A manutenção da prisão preventiva após a fixação do regime semiaberto configura cumprimento antecipado da pena e viola o sistema constitucional de execução penal.
Com esse entendimento, o ministro Reynaldo Soares da Fonseca, do Superior Tribunal de Justiça, concedeu habeas corpus de ofício para garantir a um condenado por tráfico de drogas o direito de recorrer em liberdade.
A decisão reformou acórdão do Tribunal de Justiça do Paraná que, embora tenha redimensionado a pena e fixado o regime inicial semiaberto, manteve a prisão cautelar, sob o argumento de que o réu permaneceu preso durante toda a instrução criminal e que subsistiriam os fundamentos da preventiva.
No caso, o acusado havia sido preso em flagrante e condenado em primeiro grau a sete anos de reclusão, em regime fechado, por tráfico de drogas, além de um ano de detenção por posse irregular de munição de uso permitido. Ao julgar a apelação defensiva, o tribunal estadual reconheceu a confissão espontânea, reduziu a pena para cinco anos e dois meses de reclusão e alterou o regime inicial para o semiaberto, sem, contudo, revogar a prisão.
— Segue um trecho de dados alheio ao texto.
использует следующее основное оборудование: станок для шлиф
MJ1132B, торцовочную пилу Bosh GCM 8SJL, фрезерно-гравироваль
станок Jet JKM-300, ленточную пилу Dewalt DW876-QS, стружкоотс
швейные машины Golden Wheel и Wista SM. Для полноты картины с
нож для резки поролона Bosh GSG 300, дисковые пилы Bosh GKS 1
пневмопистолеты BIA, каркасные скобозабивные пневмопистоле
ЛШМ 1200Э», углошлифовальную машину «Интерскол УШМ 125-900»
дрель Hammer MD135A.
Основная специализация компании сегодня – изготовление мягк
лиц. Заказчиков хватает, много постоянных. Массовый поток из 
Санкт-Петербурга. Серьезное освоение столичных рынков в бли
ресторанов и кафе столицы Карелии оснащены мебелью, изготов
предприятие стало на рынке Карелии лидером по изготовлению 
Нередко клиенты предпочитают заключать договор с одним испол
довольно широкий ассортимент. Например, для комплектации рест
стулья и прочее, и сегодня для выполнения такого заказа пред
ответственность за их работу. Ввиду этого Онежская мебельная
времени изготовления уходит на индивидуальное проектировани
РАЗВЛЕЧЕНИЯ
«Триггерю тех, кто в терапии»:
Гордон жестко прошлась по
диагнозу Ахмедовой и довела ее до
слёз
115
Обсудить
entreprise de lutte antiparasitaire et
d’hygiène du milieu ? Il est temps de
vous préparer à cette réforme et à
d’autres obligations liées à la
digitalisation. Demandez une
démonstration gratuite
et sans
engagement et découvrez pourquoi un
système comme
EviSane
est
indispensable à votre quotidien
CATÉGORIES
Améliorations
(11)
Ao analisar o habeas corpus, o relator destacou que o entendimento já está consolidado no Supremo Tribunal Federal no sentido de que a prisão preventiva não se harmoniza com o regime semiaberto, pois a execução provisória da pena é vedada no ordenamento jurídico brasileiro. Segundo o ministro, a custódia só pode ser mantida nesse cenário em situações excepcionalíssimas, como hipóteses concretas de violência, reiteração delitiva ou risco real à ordem pública, devidamente fundamentadas — o que não se verificou no caso.
Para o relator, ainda que a sentença tenha apontado fundamentos genéricos para a prisão cautelar, não ficou demonstrada a imprescindibilidade da medida extrema após a redefinição do regime inicial. Com isso, a manutenção da custódia passou a representar antecipação indevida do cumprimento da pena, impondo-se a concessão da ordem para assegurar ao réu o direito de recorrer em liberdade.